Nas forças iranianas, equipamento americano remanescente, moderno, reabastecidos por um sistema clandestino organizado pelo tenente coronel Oliver North, assessor do CSN americano, sob a alegação de que os recursos arrecadados seriam empregados para financiar a derrubada do governo esquerdista pró-cubano da Nicarágua. Esses dissidentes, denominados “Contras”, ou contrarrevolucionários, eram a justificativa para uma corrente de propinas e subornos, que, ao fim, quase provocaram o impeachment do então presidente do Estados Unidos, Ronald Reagan, no bojo de uma CPI denominada Irã Contras.
Não deu em nada, mas possibilitou aos americanos testarem seus armamentos frente às máquinas de guerra soviéticas. Deve-se anotar que se os fabricantes brasileiros de material bélico (veículos blindados, transporte, uniformes, calçados, petrechos e suprimentos de campanha), no governo do regime militar, do general João Figueiredo, vendiam armas para o Iraque de Saddan Hussein; os argentinos da ditadura do general Leopoldo Galtieri vendiam armas e mandavam assessores militares para o Irã, alinhados com os americanos.
Naquela época dizia-se que o Iraque possuía a maior e mais poderosa e moderna máquina de guerra do Oriente Médio. O Irã contava com equipamentos atualizados, porém sem condições efetivas de operação, devido à falta de manutenção.
Entretanto, a guerra entre as duas potências regionais não teve resultado geopolítico, pois nenhum dos dois países conseguiu botar o outro em cheque, nem conquistar territórios ou ganhar posições. Além disso, os dois governos sobreviveram ao conflito. Ou seja: resultado zero, menos para os fabricantes de armas que ganharam muito dinheiro, como os Contras nicaraguenses, que receberam dinheiro iraniano, e os hospitais que tiveram de tratar quase dois milhões de feridos e mutilados, civis e militares.
A guerra das batalhas
Segundo os especialistas, travou-se um conflito nos moldes da Primeira Guerra Mundial (1914/1918) testando e usando armas convencionais da provável Terceira Guerra. Isto foi possível porque no país em desvantagem, o Irã conseguiu equilíbrio combatendo nos seus termos: guerra de trincheiras, estacionária, em avanços e recuos, circunscrita a um grande campo de batalha no extremo Sul do país, grande parte no Deserto de Majnoon, à margem esquerda do rio Sát al-Arava (confluência dos rios Tibre e Eufrates) exatamente em cima do lugar onde a Petrobrás descobriu petróleo nos anos 1970 e pretendia produzir um milhão de barris por dia.

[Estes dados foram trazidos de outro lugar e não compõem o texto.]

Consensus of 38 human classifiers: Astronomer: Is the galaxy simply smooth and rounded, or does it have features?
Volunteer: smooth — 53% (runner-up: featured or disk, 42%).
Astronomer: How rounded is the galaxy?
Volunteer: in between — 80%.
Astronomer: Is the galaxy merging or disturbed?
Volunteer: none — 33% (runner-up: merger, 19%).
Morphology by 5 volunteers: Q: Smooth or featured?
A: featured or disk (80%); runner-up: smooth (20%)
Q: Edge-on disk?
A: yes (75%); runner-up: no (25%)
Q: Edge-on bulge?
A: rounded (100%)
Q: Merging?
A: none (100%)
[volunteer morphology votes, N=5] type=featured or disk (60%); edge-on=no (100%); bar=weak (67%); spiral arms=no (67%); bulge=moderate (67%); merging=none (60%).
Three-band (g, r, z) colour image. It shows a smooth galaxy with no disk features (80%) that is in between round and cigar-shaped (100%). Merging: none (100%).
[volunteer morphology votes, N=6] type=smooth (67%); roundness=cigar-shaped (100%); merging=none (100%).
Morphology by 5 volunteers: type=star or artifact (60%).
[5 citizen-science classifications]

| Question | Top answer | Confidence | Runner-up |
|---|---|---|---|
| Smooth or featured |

Na verdade, só quem perdeu foi a estatal brasileira, que deixou de explorar aquele manancial de óleo, cuja descoberta foi a maior em terra naquela década. A empresa brasileira já havia aberto concorrência para construção de um oleoduto entre o campo de Majnoon até o porto de Basra, no Golfo Pérsico, quando as tropas passaram por cima de suas torres som seus tanques e infantaria, disparando mísseis táticos, muitos deles fabricados em São José dos Campos, na via Dutra, em São Paulo.

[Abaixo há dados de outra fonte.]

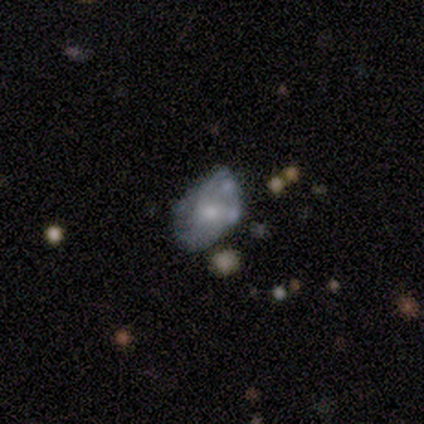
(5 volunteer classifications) A smooth galaxy with no disk features (60%) that is in between round and cigar-shaped (100%).

Vote fractions:
- Smooth or featured? smooth: 60% / featured or disk: 20% / star or artifact: 20%
- How rounded? in between: 100% / round: 0% / cigar-shaped: 0%
- Merging? none: 75% / minor disturbance: 25% / major disturbance: 0% / merger: 0%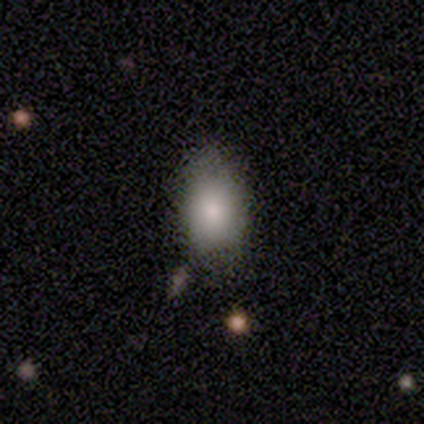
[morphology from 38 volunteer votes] smooth_or_featured: smooth (p=0.92) [alt: featured or disk p=0.05]
how_rounded: in between (p=0.83) [alt: round p=0.17]
merging: none (p=0.73) [alt: minor disturbance p=0.19]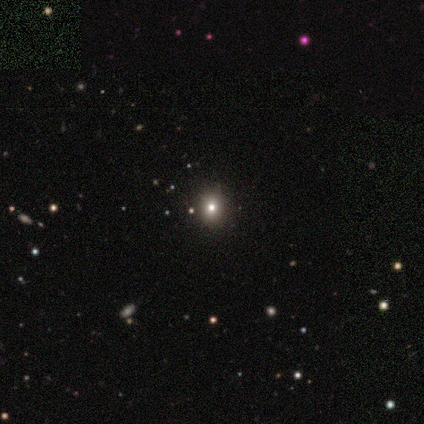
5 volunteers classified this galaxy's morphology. Q: Smooth or featured?
A: star or artifact (80%); runner-up: smooth (20%)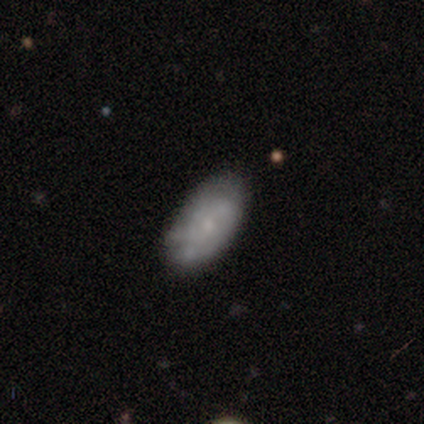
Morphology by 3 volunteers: smooth_or_featured: smooth (p=0.67) [alt: featured or disk p=0.33]
how_rounded: round (p=0.50) [tied with: in between p=0.50]
merging: none (p=0.67) [alt: major disturbance p=0.33]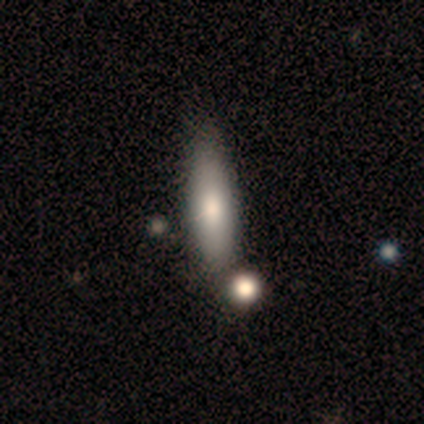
This is likely a smooth galaxy (73%). How rounded: possibly in between (53%). Merging: possibly none (50%).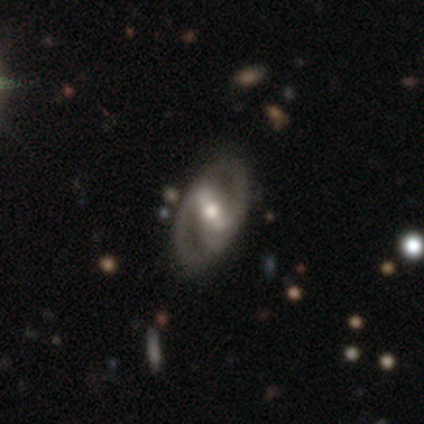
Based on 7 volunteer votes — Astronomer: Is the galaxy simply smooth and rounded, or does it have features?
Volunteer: featured or disk — 86%.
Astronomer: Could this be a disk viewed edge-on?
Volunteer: no — 100%.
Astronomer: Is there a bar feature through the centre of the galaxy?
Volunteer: weak — 67%.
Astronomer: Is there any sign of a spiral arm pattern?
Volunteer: yes — 83%.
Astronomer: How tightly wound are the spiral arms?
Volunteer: medium — 60% (runner-up: loose, 40%).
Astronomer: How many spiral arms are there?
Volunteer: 2 — 60% (runner-up: can't tell, 40%).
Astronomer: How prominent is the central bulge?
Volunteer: moderate — 100%.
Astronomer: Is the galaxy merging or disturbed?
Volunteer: none — 86%.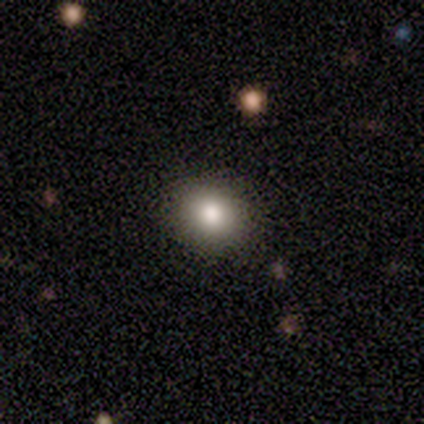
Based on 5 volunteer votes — Smooth or featured: smooth — 100%
How rounded: round — 80% (in between — 20%)
Merging: none — 100%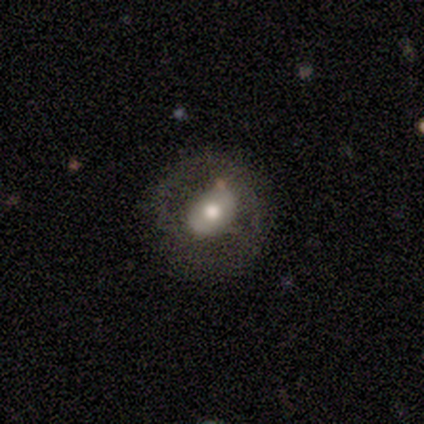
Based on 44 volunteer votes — This appears to be a featured or disk galaxy (64%) with no bar (63%), no spiral arms (74%) and a moderate central bulge (74%). Merging: none (70%).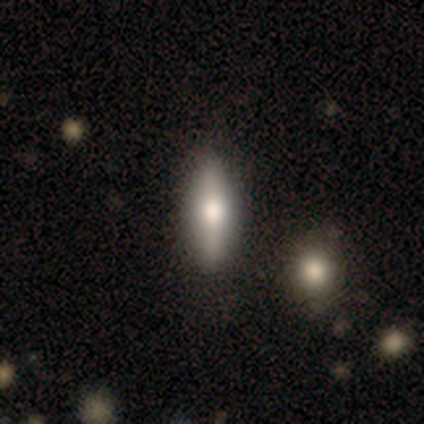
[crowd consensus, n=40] This is likely a smooth galaxy (68%). How rounded: possibly cigar-shaped (56%). Merging: likely none (78%).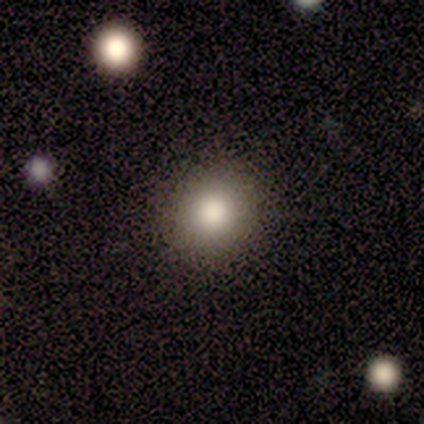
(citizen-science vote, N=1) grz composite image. It shows a smooth galaxy with no disk features (100%) that is round (100%). Merging: none (100%).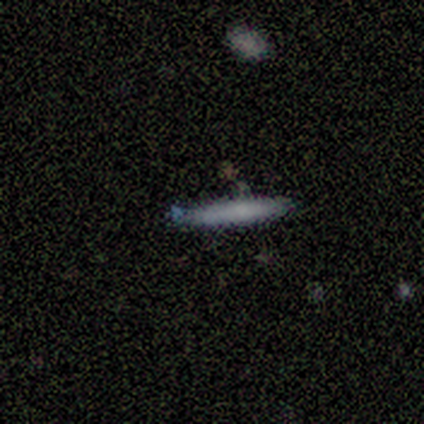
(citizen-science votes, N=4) Smooth or featured? smooth (75%)
How rounded? cigar-shaped (100%)
Merging? none (75%)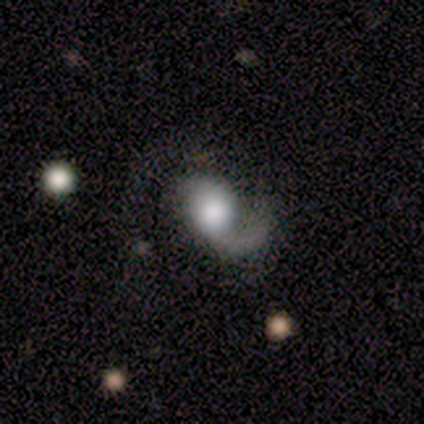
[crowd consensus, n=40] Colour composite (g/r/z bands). It shows a featured or disk galaxy (72%) with no bar (83%), 1 (62%) loose (54%) spiral arms (90%) and a large central bulge (48%). Merging: major disturbance (29%).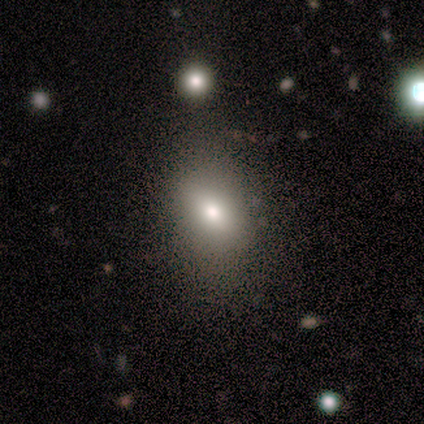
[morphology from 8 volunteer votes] Volunteers were most divided on "smooth or featured": smooth: 50%, featured or disk: 25%, star or artifact: 25%. More confident: how rounded — in between (75%); merging — minor disturbance (67%).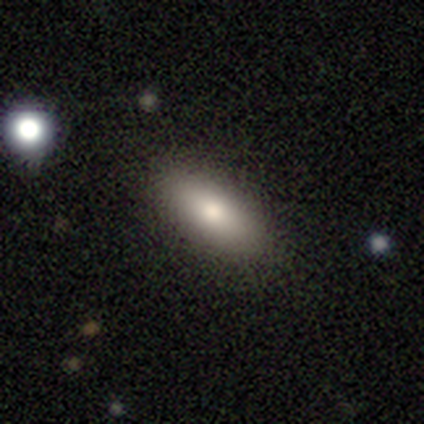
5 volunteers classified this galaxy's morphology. Smooth or featured? 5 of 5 (100%) said smooth. How rounded? 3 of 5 (60%) said cigar-shaped. Merging? 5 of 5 (100%) said none.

Ao trazer o inimigo para a guerra de trincheiras, o Irã praticou o mesmo formato estratégico de guerra que o general Qassen Suleimani pretendia empregar contra as tropas norte-americanas aquarteladas em Bagdá, quando foi eliminado num atentado exitoso pelos serviços secretos dos Estados Unidos, abortando, de vez, todo o processo militar e político que se desdobraria a partir da campanha que o líder iraniano pretendia pôr em prática.
A volta dos entreveros
A guerra em entreveros não desapareceu, não obstante a existência de armas de longo alcance, com mira para milhares de quilômetros e precisão milimétrica. A luta é frente a frente, travada em espaços pequenos, mínimos, tão exíguos que as lutas são individuais entre combatentes singulares, com tiro de pistola à queima-roupa e, mesmo, na arma branca das baionetas.
Seria esta a escolha do comandante iraniano que pretenderia, segundo as alegações dos serviços secretos norte-americanos, justificando a ação em Bagdá para eliminar o general iraniano e, assim, estancar a ação que estaria em vias de ser desencadeada na capital iraquiana.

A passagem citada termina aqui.